## Text to read
Shortly thereafter, some passengers on a New Jersey Coast train headed from Penn Station to the Garden State were alarmed to witness windows shatter, and a stray three-to-four-foot hunk of metal puncture the ceiling of their car. Passenger Beckie Bintrim took photos, and they are terrifying:

No one was injured during the incidents, but according to the Times, passengers waited an hour and a half for rescue trains to evacuate them from the tunnels. During that time, they sweltered in unairconditioned, overcrowded cars as passengers fled the smokier sections. All told, around 1,600 people sat trapped in the tunnels, which are in a notorious state of disrepair. In fact, this is not the first time New Jersey Transit trains have snared on their own wiring inside the passage. (Trump once appeared willing to help fund a multi-billion dollar effort to rehab these beleaguered and very busy channels, but his subsequent leveraging of the project to win support for his border wall tanked the deal.)

Data records:
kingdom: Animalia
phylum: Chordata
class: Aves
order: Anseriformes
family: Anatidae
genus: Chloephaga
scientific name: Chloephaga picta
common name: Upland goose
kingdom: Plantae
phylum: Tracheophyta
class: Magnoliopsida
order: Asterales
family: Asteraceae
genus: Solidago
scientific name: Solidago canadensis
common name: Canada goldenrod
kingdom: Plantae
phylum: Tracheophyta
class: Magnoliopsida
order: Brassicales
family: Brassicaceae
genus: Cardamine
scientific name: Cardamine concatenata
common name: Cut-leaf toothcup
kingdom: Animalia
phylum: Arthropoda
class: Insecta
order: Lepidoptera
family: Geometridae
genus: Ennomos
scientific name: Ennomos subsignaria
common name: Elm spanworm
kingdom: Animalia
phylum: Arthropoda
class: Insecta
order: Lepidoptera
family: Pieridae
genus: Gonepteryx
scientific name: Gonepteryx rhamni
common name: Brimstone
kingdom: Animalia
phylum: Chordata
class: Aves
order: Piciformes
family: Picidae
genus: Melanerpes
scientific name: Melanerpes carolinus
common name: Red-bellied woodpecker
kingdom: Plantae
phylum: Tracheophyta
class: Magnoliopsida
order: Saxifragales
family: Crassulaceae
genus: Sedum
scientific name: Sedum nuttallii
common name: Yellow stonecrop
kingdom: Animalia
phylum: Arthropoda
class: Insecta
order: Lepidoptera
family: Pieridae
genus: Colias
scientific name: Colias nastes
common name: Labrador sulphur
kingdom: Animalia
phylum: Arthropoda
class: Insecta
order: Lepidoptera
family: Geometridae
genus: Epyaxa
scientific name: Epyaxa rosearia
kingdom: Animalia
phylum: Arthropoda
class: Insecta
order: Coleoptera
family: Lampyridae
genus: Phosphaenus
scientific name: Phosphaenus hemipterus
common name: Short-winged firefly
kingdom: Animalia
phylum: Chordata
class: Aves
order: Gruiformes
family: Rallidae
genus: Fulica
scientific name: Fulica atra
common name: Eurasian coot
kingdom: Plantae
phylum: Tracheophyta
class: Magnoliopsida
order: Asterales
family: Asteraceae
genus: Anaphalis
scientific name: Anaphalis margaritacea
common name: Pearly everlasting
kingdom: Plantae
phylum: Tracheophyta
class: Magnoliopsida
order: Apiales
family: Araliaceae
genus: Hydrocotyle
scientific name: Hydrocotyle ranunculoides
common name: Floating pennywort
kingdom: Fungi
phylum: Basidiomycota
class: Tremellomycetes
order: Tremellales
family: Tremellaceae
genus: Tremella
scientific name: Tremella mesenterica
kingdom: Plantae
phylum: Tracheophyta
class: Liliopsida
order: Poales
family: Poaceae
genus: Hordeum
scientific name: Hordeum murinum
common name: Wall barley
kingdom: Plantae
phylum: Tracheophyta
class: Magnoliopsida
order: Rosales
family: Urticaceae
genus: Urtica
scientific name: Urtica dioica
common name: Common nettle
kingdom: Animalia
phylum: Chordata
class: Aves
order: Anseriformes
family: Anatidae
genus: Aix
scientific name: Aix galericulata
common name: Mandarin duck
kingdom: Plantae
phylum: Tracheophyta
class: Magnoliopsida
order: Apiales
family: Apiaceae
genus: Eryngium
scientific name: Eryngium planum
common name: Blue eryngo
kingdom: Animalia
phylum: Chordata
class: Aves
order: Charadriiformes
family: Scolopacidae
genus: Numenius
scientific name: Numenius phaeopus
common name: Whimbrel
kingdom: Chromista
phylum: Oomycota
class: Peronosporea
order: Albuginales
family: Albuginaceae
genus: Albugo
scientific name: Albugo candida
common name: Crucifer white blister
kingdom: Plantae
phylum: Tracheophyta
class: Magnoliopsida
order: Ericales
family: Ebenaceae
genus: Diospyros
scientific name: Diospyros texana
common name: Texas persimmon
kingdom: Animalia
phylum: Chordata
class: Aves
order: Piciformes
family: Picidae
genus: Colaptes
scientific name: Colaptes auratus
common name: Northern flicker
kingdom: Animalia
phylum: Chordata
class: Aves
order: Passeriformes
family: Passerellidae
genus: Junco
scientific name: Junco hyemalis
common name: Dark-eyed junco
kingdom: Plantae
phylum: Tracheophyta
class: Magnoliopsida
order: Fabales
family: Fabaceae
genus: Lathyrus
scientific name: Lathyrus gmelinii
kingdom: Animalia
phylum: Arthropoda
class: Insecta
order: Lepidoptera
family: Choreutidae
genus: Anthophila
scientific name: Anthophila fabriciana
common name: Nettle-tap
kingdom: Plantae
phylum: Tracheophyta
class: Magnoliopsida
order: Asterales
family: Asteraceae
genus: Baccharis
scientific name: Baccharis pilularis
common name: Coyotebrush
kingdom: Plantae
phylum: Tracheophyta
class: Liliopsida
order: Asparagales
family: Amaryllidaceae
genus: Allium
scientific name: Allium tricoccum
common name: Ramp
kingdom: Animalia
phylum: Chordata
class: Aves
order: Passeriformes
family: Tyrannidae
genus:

## Problem to work on
Do statements (a), (b) and (c) agree with the text about the stalled New Jersey Transit trains? Answer yes or no for each, and quote the words that decide it. (a) Around 1,600 people sat trapped in the tunnels. (b) Several passengers were injured. (c) Passengers waited two hours for rescue trains.

## Correct answer
(a) Yes: "All told, around 1,600 people sat trapped in the tunnels"
(b) No: "No one was injured during the incidents"
(c) No: "passengers waited an hour and a half for rescue trains to evacuate them from the tunnels"